Advanced Client Settings¶
DNS Default Domain¶
Configures a default domain name which clients will append to DNS requests. This can be helpful to ensure name resolution works properly for hosts on the local network where DNS name resolution is used.
For Microsoft Active Directory environments, this would usually be the Active Directory domain name.
When checked, the GUI allows configuring up to four DNS servers for use by clients while connected to the VPN.
For Microsoft Active Directory environments, this is typically the Active Directory Domain Controllers or DNS servers for proper name resolution and authentication when connected via OpenVPN.
Block Outside DNS¶
Makes Windows 10 clients block access to DNS server except across OpenVPN while connected, forcing clients to use only VPN DNS servers.
This is only relevant on Windows 10 clients using OpenVPN version 2.3.9 and later as they are the only clients prone to leak DNS requests in this way. The option has no effect on other platforms and they will ignore the directive.
Force DNS Cache Update¶
When checked, the OpenVPN server pushes a set of commands to Windows clients which flush and restart DNS caching to improve client handling of updated DNS servers from the VPN.
When checked, the GUI allows configuring one or two NTP servers which OpenVPN will push to clients for time synchronization. These values can be an IP address or FQDN.
The Enable NetBIOS over TCP/IP option controls whether or not the GUI displays several other NetBIOS and WINS related options.
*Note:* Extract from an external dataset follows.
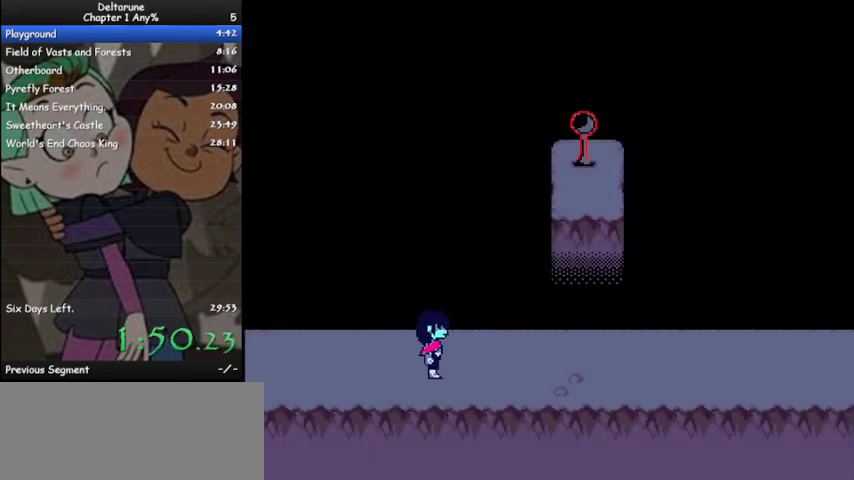
{"keys": ["ctrl", "right", "shift"], "events": []}
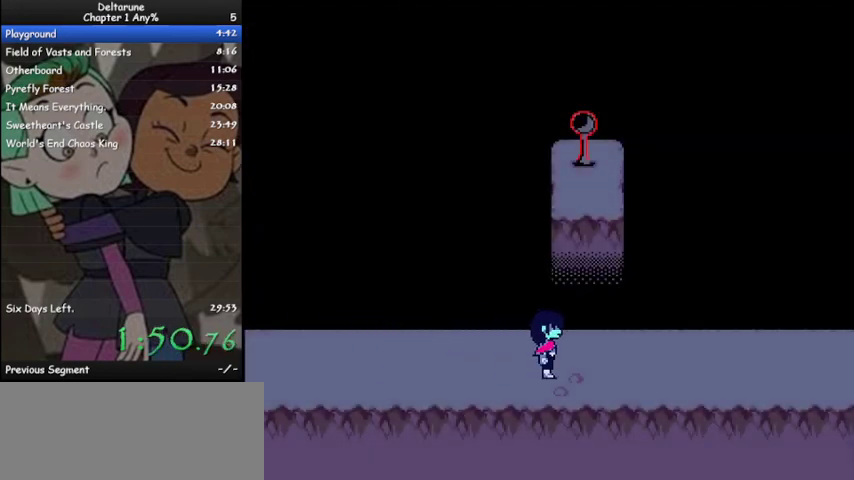
{"keys": ["ctrl", "right", "shift"], "events": []}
The NetBIOS node type controls how Windows systems function when resolving NetBIOS names. The best practice is to leave this to none to accept the default value from Windows.
The available options include:
Use broadcasts for NetBIOS name resolution. This would only be used in the case of a tap bridge as otherwise OpenVPN does not support broadcast messages.
Point-to-point name queries to a WINS server. WINS has been deprecated on modern networks, so this option is not useful in most Windows networks.
Broadcast then query name server. Similar to b-node but will fall back to DNS.
Query name server first, then use broadcast. This option is the most likely to succeed in a current network with proper, functional, DNS.
A NetBIOS Scope ID provides an extended naming service for NetBIOS over TCP/IP. The NetBIOS scope ID isolates NetBIOS traffic on a single network to only those nodes with the same NetBIOS scope ID.
Checking this box allows defining two WINS servers which provide name resolution for clients accessing and browsing NetBIOS resources across the VPN. WINS has been largely deprecated and removed from use, so it is unlikely that most modern environments would benefit from this behavior.